Moving forward while looking back

Everyone in marketing has an opinion about the Cracker Barrel fiasco.  What they were trying to achieve merits consideration because it is a problem many brands wrestle with. How do we move into the future without losing our past?

The brand has been struggling, so “let’s not change” is not a viable strategy.  But “change everything” didn’t prove very successful, either.

In her “Choice Hacking” blog, Jen Clinehans discusses Tide’s somewhat analogous struggles with the introduction of Cold Water Tide.  The brand initially chose a blue bottle, under the assumption that blue would be shorthand for cold.  Instead, blue proved shorthand for “not Tide.” 

Consumers were used to seeing Tide in the orange bottle.  People couldn’t find the new product at shelf because they were looking for the wrong thing.  So, P&G switched the packaging to the familiar orange (with splashes of blue on the label) and, voila, problem solved. 

Her point (and one I agree with) is that marketers should be very slow to change their brand assets.  So, tweaks to the Cracker Barrel logo or interior would have been fine.  And maybe, after a bunch of little tweaks over an extended period, it would feel like a different brand. But you risk credibility making a sweeping overhaul all at once.
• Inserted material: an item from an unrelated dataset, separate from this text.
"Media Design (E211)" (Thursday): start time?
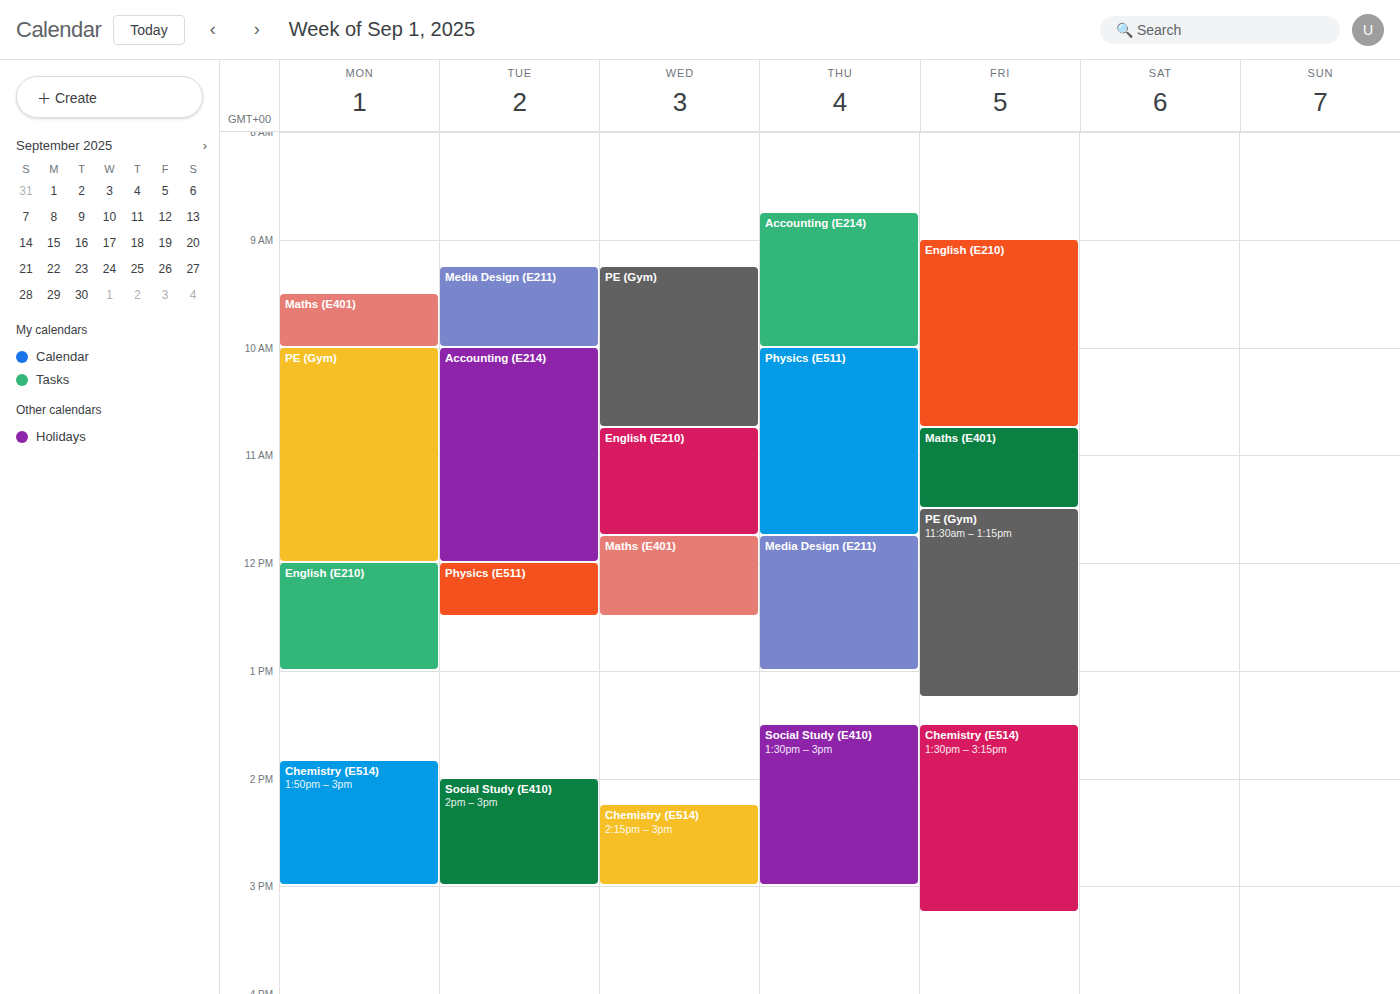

Branding consultant Vince parry sees it differently.  He believes Cracker Barrel should have gone all in and stuck with its changes even in the face of the firestorm.  His point is that a failing brand has to make major changes.  The new logo wasn’t good, but he thinks they should have embraced that:  “Instigate a nationwide movement that harvests today's love of deeply flawed humanity as an American value. Embrace Cracker Barrel because it's just like us--ugly on the outside, but truly American on the inside.”  We may not fully agree with that, but it is a perspective worth considering!